Some Vietnamese companies fear yellow card could make shipments to the EU more expensive, as border inspections could become more intensive.
A second potential scenario for the EU banning Indian shrimp shipments, Gulkin suggested, would be that the US — “under pressure from the Southern Shrimp Alliance” and other domestic shrimp lobbying groups” — followed the EU’s lead and placed severe import restrictions on India shrimp.
To this hypothetical, Gulkin commented simply, “oh f**k”.
At the recent Global Aquaculture Alliance annual Global Outlook for Aquaculture Leadership (GOAL) conference in Dublin, Ireland, Bob Yudovin of Harvest Meat Company said the US would have a “serious problem” if the US Food and Drug Administration (FDA) aligned itself with the EU.
He noted the FDA has “threatened” to align itself with EU decisions in the past.
“We’ve seen these kinds of knee-jerk reactions on other species before,” he said.
Meanwhile, Gulkin anticipates Indian shrimp production remaining tight through into the new year, as disease problems have reduced landings, he said.
This tallies with Undercurrent’s recent reporting on Indian shrimp, in which sources expected to see prices remain firm into 2018 — though as much down to strong demand as low supply.
“New ponds, new hatcheries, new factories, and expanded existing factories; new players abound,” said Gulkin of India in 2017. “It’s now the world’s largest exporter of shrimp, and continues to increase its share of the US market, eating away at Thailand, Indonesia and Vietnam’s US business.”
As Indian production increases, so do production problems, especially disease, he said. These are slowing growth, but this is nevertheless still significant and expected to continue, he said.
World’s shrimp production forecast presented at the GOAL conference 2017
Looking ahead to 2018-2019, Indian industry forecasts production to rise to around 540,000 metric tons in 2018, then about 575,000t in 2019, according to data presented at GOAL.
This represents only a slight easing in India’s rate of growth.
All eyes on EU
Rumors that the EU were unhappy with the levels of antibiotic traces in shrimp shipments from India had circled for a few months, but in September 2017 Rahul Kulkarni, director with India’s Westcoast Group, confirmed the seriousness of the situation.
The Indian industry and government were “in the thick of meetings and discussions” around the topic of a potential ban, he said early in September. “We are really worried over the eventuality of the EU banning Indian seafood imports. It’s more geo-political than actual quality issues, but the sector is suffering and now staring at the ban,” he said.

### PROVIDED DATA
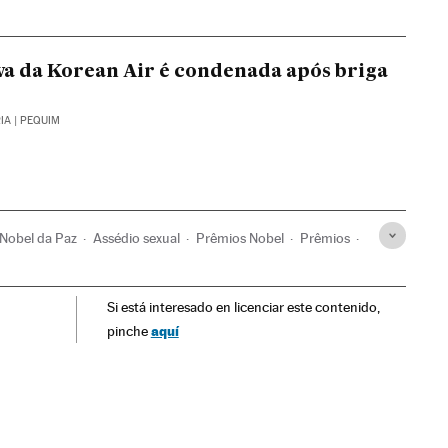
va da Korean Air é condenada após briga
IA
| PEQUIM
Nobel da Paz
Assédio sexual
Prêmios Nobel
Prêmios
eridional
Mudança climática
Crimes sexuais
Si está interesado en licenciar este contenido,
ernacionais
Eventos
Ásia
Relações exteriores
aquí
pinche
edade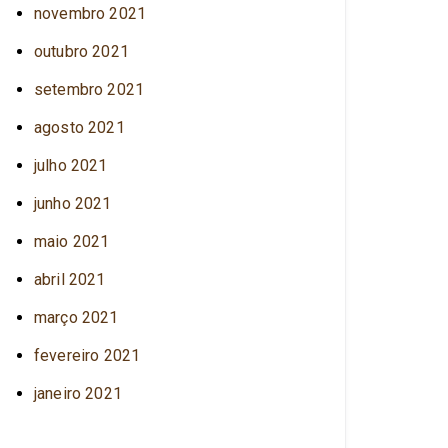
novembro 2021
outubro 2021
setembro 2021
agosto 2021
julho 2021
junho 2021
maio 2021
abril 2021
março 2021
fevereiro 2021
janeiro 2021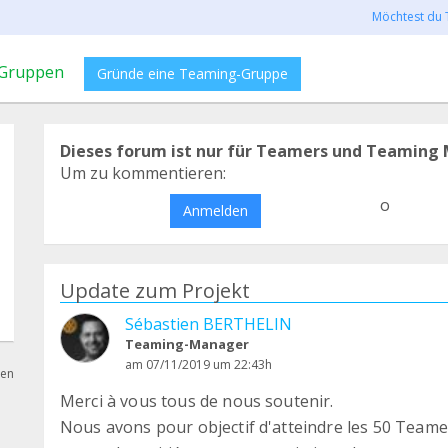
Möchtest du 
Gruppen
Gründe eine Teaming-Gruppe
Dieses forum ist nur für Teamers und Teaming 
Um zu kommentieren:
o
Anmelden
Update zum Projekt
Sébastien BERTHELIN
Teaming-Manager
am 07/11/2019 um 22:43h
hen
Merci à vous tous de nous soutenir.
Nous avons pour objectif d'atteindre les 50 Teamers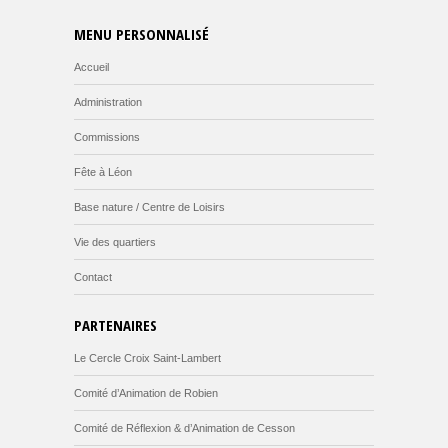
MENU PERSONNALISÉ
Accueil
Administration
Commissions
Fête à Léon
Base nature / Centre de Loisirs
Vie des quartiers
Contact
PARTENAIRES
Le Cercle Croix Saint-Lambert
Comité d’Animation de Robien
Comité de Réflexion & d’Animation de Cesson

### USING THE INFORMATION
[1] List every person named in the shrimp article.
[2] Say whether each statement agrees with the shrimp article, and quote the words that decide it: (a) India is the world's largest exporter of shrimp. (b) Indian industry forecasts production of about 575,000 metric tons in 2018. (c) Kulkarni called the threatened EU ban mainly a matter of quality issues.
The rows are separate material and have no connection to the shrimp article.

### SOLUTIONS FOR EACH TASK
[1] Gulkin, Bob Yudovin, Rahul Kulkarni

[2]
(a) Yes: "It’s now the world’s largest exporter of shrimp"
(b) No: "Indian industry forecasts production to rise to around 540,000 metric tons in 2018, then about 575,000t in 2019"
(c) No: "It’s more geo-political than actual quality issues"